Monotonicity properties for Bernoulli percolation on layered graphs -- a Markov chain approach
Philipp König, Thomas Richthammer
TL;DR
The paper studies monotonicity of Bernoulli percolation on layered graphs by introducing a layer-by-layer Markov chain on infection patterns. It proves that for any finite base graph $G$, there is an $N$ such that for all $n\ge N$, the connectivity probability from the origin to any vertex does not increase with the layer index, and the expected number of infected vertices per layer is nonincreasing as well, for all $p\in(0,1)$. The authors formalize the infection-pattern process $\mathcal X_n$ with transition kernel $\pi_p$, analyze it via state-space reductions and CAS computations, and treat intermediate, small, and large $p$ regimes to establish pattern-monotonicity.

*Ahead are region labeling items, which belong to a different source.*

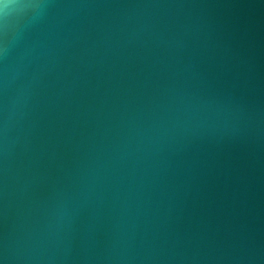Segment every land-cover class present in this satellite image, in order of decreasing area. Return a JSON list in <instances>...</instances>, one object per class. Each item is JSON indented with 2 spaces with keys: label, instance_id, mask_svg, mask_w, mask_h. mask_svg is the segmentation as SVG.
<instances>
[{
  "label": "water",
  "instance_id": "1",
  "mask_svg": "<svg viewBox=\"0 0 264 264\" xmlns=\"http://www.w3.org/2000/svg\"><path fill=\"white\" fill-rule=\"evenodd\" d=\"M3 2L0 264H264V0Z\"/></svg>",
  "mask_w": 264,
  "mask_h": 264
},
{
  "label": "clouds",
  "instance_id": "2",
  "mask_svg": "<svg viewBox=\"0 0 264 264\" xmlns=\"http://www.w3.org/2000/svg\"><path fill=\"white\" fill-rule=\"evenodd\" d=\"M40 4L34 5L33 7H40ZM24 7L23 5H13L10 3L3 2L0 0V9H2L3 14L5 17L10 15L12 12L19 10L20 8Z\"/></svg>",
  "mask_w": 264,
  "mask_h": 264
}]
</instances>
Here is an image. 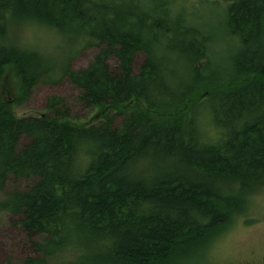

This Markov-chain perspective links layered-graph monotonicity to bunkbed and Zd-monotonicity questions and suggests broad applicability to other percolation problems on layered structures.
Abstract
A layered graph $G^\times$ is the Cartesian product of a graph $G = (V,E)$ with the linear graph $Z$, e.g. $Z^\times$ is the 2D square lattice $Z^2$. For Bernoulli percolation with parameter $p \in [0,1]$ on $G^\times$ one intuitively would expect that $P_p((o,0) \leftrightarrow (v,n)) \ge P_p((o,0) \leftrightarrow (v,n+1))$ for all $o,v \in V$ and $n \ge 0$. This is reminiscent of the better known bunkbed conjecture. Here we introduce an approach to the above monotonicity conjecture that makes use of a Markov chain building the percolation pattern layer by layer. In case of finite $G$ we thus can show that for some $N \ge 0$ the above holds for all $n \ge N$ $o,v \in V$ and $p \in [0,1]$. One might hope that this Markov chain approach could be useful for other problems concerning Bernoulli percolation on layered graphs.